DIRECTIVE: Line by line, retype the material below exactly, from its first line up to and including the one holding "- samba domain controller".

DATA TO PROCESS:
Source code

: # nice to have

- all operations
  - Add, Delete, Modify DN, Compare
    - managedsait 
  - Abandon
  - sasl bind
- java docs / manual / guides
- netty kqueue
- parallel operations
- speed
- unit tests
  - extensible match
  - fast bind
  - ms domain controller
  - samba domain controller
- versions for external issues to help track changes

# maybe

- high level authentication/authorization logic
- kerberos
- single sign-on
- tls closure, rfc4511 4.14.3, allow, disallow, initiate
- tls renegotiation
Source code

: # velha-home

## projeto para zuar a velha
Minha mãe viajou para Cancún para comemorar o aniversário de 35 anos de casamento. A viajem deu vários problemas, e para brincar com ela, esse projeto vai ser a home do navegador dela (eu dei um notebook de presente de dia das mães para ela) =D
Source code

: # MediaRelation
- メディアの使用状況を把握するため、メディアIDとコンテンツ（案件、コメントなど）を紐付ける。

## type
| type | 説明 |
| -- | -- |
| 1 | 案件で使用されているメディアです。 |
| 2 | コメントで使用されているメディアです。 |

SOLVED PROBLEM:
Source code

: # nice to have

- all operations
  - Add, Delete, Modify DN, Compare
    - managedsait 
  - Abandon
  - sasl bind
- java docs / manual / guides
- netty kqueue
- parallel operations
- speed
- unit tests
  - extensible match
  - fast bind
  - ms domain controller
  - samba domain controller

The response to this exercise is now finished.